Ral. Once more, great queen, thy darling strive to save,
Snatch him again from scandal and the grave;
Present to ’s thoughts his long-scorned parliament,
The basis of his throne and government.
In his deaf ears sound his dead father’s name:
Perhaps that spell may ’s erring soul reclaim:
Who knows what good effects from thence may spring?
’Tis godlike good to save a falling king.

Brit. Raleigh, no more, for long in vain I’ve tried
The Stuart from the tyrant to divide;
As easily learned virtuosos may
With the dog’s blood his gentle kind convey
Into the wolf, and make his guardian turn
To the bleating flock, by him so lately torn:
If this imperial juice once taint his blood,
’Tis by no potent antidote withstood.
Tyrants, like lep’rous kings, for public weal
Should be immured, lest the contagion steal
Over the whole. The elect of the Jessean line
To this firm law their sceptre did resign;
And shall this base tyrannic brood invade
Eternal laws, by God for mankind made?

To the serene Venetian state I’ll go,
From her sage mouth famed principles to know;
With her the prudence of the ancients read,
To teach my people in their steps to tread;
By their great pattern such a state I’ll frame,
Shall eternize a glorious lasting name.
Till then, my Raleigh, teach our noble youth
To love sobriety, and holy truth;
Watch and preside over their tender age,
Lest court corruption should their souls engage;
Teach them how arts, and arms, in thy young days,
Employed our youth—not taverns, stews, and plays;
Tell them the generous scorn their race does owe
To flattery, pimping, and a gaudy show;
Teach them to scorn the Carwells, Portsmouths, Nells,
The Clevelands, Osbornes, Berties, Lauderdales:
Poppaea, Tigelline, and Arteria’s name,
All yield to these in lewdness, lust, and fame.
Make them admire the Talbots, Sydneys, Veres,
Drake, Cavendish, Blake, men void of slavish fears,
True sons of glory, pillars of the state,
On whose famed deeds all tongues and writers wait.
When with fierce ardour their bright souls do burn,
Back to my dearest country I’ll return.”

The dialogue between the two horses, which bore upon their respective backs the stone effigies of Charles the First at Charing Cross and Charles the Second at Wool-Church, is, in its own rough way, masterly satire for the popular ear.

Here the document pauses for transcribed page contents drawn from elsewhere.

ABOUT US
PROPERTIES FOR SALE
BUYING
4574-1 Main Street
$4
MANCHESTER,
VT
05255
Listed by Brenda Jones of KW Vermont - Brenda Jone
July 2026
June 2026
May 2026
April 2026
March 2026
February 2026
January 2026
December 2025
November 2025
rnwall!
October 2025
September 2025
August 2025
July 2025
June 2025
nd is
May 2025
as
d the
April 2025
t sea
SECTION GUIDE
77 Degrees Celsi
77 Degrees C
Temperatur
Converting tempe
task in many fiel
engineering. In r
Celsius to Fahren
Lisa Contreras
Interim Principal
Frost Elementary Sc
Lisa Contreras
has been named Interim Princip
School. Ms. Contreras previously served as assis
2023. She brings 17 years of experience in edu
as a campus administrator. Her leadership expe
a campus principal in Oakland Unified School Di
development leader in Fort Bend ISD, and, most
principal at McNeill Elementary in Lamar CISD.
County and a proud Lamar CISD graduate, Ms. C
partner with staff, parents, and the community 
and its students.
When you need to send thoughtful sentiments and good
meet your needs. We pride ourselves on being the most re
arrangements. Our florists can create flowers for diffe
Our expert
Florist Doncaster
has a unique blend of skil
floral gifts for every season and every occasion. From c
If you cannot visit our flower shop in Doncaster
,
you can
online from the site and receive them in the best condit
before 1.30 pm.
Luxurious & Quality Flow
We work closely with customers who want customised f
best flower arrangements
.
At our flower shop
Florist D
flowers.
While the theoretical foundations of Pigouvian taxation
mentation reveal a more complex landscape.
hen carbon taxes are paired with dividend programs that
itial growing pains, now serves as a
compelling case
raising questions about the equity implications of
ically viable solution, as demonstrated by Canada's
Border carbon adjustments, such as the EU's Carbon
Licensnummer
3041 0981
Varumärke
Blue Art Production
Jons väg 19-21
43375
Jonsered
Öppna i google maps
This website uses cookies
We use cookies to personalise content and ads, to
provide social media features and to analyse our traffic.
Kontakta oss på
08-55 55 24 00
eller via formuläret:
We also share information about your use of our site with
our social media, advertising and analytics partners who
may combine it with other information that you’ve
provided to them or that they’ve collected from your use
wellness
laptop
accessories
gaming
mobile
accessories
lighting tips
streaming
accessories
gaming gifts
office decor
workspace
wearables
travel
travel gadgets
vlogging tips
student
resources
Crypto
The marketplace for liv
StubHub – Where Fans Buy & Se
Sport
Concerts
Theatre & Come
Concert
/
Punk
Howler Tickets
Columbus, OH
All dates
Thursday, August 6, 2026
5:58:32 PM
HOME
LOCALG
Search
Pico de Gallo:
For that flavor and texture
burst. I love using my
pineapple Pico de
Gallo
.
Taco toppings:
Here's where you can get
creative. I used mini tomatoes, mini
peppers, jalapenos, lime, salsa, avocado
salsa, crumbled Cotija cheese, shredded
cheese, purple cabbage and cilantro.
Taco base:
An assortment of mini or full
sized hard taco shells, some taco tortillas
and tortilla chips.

“If the Roman Church, good Christians, oblige ye
To believe man and beast have spoken in effigy,
Why should we not credit the public discourses,
In a dialogue between two inanimate horses?
The horses I mean of Wool-Church and Charing,
Who told many truths worth any man’s hearing,
Since Viner and Osborn did buy and provide ’em
For the two mighty monarchs who now do bestride ’em.
The stately brass stallion, and the white marble steed,
The night came together, by all ’tis agreed;
When both kings were weary of sitting all day,
They stole off, incognito, each his own way;
And then the two jades, after mutual salutes,
Not only discoursed, but fell to disputes.”

The dialogue is too long to be quoted. Charles the Second’s steed boldly declares:—

“De Witt and Cromwell had each a brave soul,
I freely declare it, I am for old Noll;
Though his government did a tyrant resemble,
He made England great, and his enemies tremble.”

Mr. Hollis, when he sent the picture of Cromwell by Cooper to Sidney Sussex College, is said to have written beneath it the lines just quoted.

The satire ends thus:—

Charing Cross. But canst them devise when things will be mended?